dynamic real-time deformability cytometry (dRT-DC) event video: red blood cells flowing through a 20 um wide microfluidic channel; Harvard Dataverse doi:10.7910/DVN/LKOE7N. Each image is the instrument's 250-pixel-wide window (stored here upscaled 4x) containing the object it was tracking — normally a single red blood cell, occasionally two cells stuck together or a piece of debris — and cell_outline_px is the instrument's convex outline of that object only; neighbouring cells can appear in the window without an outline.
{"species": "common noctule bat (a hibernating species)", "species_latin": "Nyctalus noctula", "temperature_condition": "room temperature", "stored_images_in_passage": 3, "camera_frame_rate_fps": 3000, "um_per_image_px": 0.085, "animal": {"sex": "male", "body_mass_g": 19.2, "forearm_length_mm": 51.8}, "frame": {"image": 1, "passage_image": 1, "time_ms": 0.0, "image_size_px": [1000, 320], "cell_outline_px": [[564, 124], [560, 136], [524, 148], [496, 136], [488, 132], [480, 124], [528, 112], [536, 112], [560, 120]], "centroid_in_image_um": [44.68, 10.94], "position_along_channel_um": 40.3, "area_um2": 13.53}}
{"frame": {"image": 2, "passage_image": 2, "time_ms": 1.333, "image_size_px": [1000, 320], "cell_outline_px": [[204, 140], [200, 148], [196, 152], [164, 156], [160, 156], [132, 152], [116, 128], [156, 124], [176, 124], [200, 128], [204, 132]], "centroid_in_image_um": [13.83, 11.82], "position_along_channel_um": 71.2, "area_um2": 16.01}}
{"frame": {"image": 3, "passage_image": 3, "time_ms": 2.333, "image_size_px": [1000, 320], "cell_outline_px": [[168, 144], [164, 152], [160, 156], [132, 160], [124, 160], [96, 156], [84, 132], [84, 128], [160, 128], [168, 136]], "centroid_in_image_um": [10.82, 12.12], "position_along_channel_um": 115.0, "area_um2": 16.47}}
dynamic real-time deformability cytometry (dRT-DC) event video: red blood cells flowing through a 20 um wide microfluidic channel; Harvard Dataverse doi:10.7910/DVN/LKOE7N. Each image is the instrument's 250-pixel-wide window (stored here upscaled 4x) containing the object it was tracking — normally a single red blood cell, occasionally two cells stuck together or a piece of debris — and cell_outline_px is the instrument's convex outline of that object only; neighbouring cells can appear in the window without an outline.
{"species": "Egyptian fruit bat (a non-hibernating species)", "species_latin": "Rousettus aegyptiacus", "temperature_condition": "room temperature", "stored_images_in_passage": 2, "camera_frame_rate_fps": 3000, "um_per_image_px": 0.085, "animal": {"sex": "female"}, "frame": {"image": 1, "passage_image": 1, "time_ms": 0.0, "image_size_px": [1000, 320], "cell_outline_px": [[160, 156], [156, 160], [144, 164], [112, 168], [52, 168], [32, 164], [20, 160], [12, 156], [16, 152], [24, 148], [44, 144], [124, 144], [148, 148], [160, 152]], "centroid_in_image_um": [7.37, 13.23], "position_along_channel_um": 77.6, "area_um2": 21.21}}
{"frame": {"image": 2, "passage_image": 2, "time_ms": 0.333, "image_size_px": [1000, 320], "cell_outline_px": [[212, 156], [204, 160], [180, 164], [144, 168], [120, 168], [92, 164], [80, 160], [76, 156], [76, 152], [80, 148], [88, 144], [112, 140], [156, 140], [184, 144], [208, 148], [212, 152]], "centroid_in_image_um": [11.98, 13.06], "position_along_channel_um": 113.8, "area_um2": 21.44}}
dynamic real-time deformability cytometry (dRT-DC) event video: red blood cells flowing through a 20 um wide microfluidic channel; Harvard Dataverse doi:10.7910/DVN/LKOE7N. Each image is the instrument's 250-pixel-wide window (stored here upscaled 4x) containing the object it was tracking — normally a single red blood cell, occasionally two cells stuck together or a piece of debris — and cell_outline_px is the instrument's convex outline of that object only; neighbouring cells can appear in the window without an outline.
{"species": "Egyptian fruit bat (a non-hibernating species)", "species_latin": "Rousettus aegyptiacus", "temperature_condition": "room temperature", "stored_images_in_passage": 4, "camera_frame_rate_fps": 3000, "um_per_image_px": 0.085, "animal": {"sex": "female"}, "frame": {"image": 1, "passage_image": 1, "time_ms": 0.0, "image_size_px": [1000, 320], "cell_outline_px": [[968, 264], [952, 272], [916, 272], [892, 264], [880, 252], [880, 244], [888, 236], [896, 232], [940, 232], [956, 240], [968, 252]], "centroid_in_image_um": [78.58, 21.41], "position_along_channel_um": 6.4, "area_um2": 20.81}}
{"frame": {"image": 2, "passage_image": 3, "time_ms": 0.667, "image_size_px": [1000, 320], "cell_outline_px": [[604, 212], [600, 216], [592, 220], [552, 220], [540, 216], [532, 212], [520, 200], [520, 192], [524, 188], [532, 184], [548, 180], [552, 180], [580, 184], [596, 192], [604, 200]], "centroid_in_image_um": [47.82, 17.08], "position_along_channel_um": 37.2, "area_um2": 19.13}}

● ● ● ● ● ● ●

▶ [AIM] Write out the records shown above, exactly as they appear.

▶ [ANSWER TO THIS EXERCISE]
dynamic real-time deformability cytometry (dRT-DC) event video: red blood cells flowing through a 20 um wide microfluidic channel; Harvard Dataverse doi:10.7910/DVN/LKOE7N. Each image is the instrument's 250-pixel-wide window (stored here upscaled 4x) containing the object it was tracking — normally a single red blood cell, occasionally two cells stuck together or a piece of debris — and cell_outline_px is the instrument's convex outline of that object only; neighbouring cells can appear in the window without an outline.
{"species": "common noctule bat (a hibernating species)", "species_latin": "Nyctalus noctula", "temperature_condition": "room temperature", "stored_images_in_passage": 3, "camera_frame_rate_fps": 3000, "um_per_image_px": 0.085, "animal": {"sex": "male", "body_mass_g": 19.2, "forearm_length_mm": 51.8}, "frame": {"image": 1, "passage_image": 1, "time_ms": 0.0, "image_size_px": [1000, 320], "cell_outline_px": [[564, 124], [560, 136], [524, 148], [496, 136], [488, 132], [480, 124], [528, 112], [536, 112], [560, 120]], "centroid_in_image_um": [44.68, 10.94], "position_along_channel_um": 40.3, "area_um2": 13.53}}
{"frame": {"image": 2, "passage_image": 2, "time_ms": 1.333, "image_size_px": [1000, 320], "cell_outline_px": [[204, 140], [200, 148], [196, 152], [164, 156], [160, 156], [132, 152], [116, 128], [156, 124], [176, 124], [200, 128], [204, 132]], "centroid_in_image_um": [13.83, 11.82], "position_along_channel_um": 71.2, "area_um2": 16.01}}
{"frame": {"image": 3, "passage_image": 3, "time_ms": 2.333, "image_size_px": [1000, 320], "cell_outline_px": [[168, 144], [164, 152], [160, 156], [132, 160], [124, 160], [96, 156], [84, 132], [84, 128], [160, 128], [168, 136]], "centroid_in_image_um": [10.82, 12.12], "position_along_channel_um": 115.0, "area_um2": 16.47}}
dynamic real-time deformability cytometry (dRT-DC) event video: red blood cells flowing through a 20 um wide microfluidic channel; Harvard Dataverse doi:10.7910/DVN/LKOE7N. Each image is the instrument's 250-pixel-wide window (stored here upscaled 4x) containing the object it was tracking — normally a single red blood cell, occasionally two cells stuck together or a piece of debris — and cell_outline_px is the instrument's convex outline of that object only; neighbouring cells can appear in the window without an outline.
{"species": "Egyptian fruit bat (a non-hibernating species)", "species_latin": "Rousettus aegyptiacus", "temperature_condition": "room temperature", "stored_images_in_passage": 2, "camera_frame_rate_fps": 3000, "um_per_image_px": 0.085, "animal": {"sex": "female"}, "frame": {"image": 1, "passage_image": 1, "time_ms": 0.0, "image_size_px": [1000, 320], "cell_outline_px": [[160, 156], [156, 160], [144, 164], [112, 168], [52, 168], [32, 164], [20, 160], [12, 156], [16, 152], [24, 148], [44, 144], [124, 144], [148, 148], [160, 152]], "centroid_in_image_um": [7.37, 13.23], "position_along_channel_um": 77.6, "area_um2": 21.21}}
{"frame": {"image": 2, "passage_image": 2, "time_ms": 0.333, "image_size_px": [1000, 320], "cell_outline_px": [[212, 156], [204, 160], [180, 164], [144, 168], [120, 168], [92, 164], [80, 160], [76, 156], [76, 152], [80, 148], [88, 144], [112, 140], [156, 140], [184, 144], [208, 148], [212, 152]], "centroid_in_image_um": [11.98, 13.06], "position_along_channel_um": 113.8, "area_um2": 21.44}}
dynamic real-time deformability cytometry (dRT-DC) event video: red blood cells flowing through a 20 um wide microfluidic channel; Harvard Dataverse doi:10.7910/DVN/LKOE7N. Each image is the instrument's 250-pixel-wide window (stored here upscaled 4x) containing the object it was tracking — normally a single red blood cell, occasionally two cells stuck together or a piece of debris — and cell_outline_px is the instrument's convex outline of that object only; neighbouring cells can appear in the window without an outline.
{"species": "Egyptian fruit bat (a non-hibernating species)", "species_latin": "Rousettus aegyptiacus", "temperature_condition": "room temperature", "stored_images_in_passage": 4, "camera_frame_rate_fps": 3000, "um_per_image_px": 0.085, "animal": {"sex": "female"}, "frame": {"image": 1, "passage_image": 1, "time_ms": 0.0, "image_size_px": [1000, 320], "cell_outline_px": [[968, 264], [952, 272], [916, 272], [892, 264], [880, 252], [880, 244], [888, 236], [896, 232], [940, 232], [956, 240], [968, 252]], "centroid_in_image_um": [78.58, 21.41], "position_along_channel_um": 6.4, "area_um2": 20.81}}
{"frame": {"image": 2, "passage_image": 3, "time_ms": 0.667, "image_size_px": [1000, 320], "cell_outline_px": [[604, 212], [600, 216], [592, 220], [552, 220], [540, 216], [532, 212], [520, 200], [520, 192], [524, 188], [532, 184], [548, 180], [552, 180], [580, 184], [596, 192], [604, 200]], "centroid_in_image_um": [47.82, 17.08], "position_along_channel_um": 37.2, "area_um2": 19.13}}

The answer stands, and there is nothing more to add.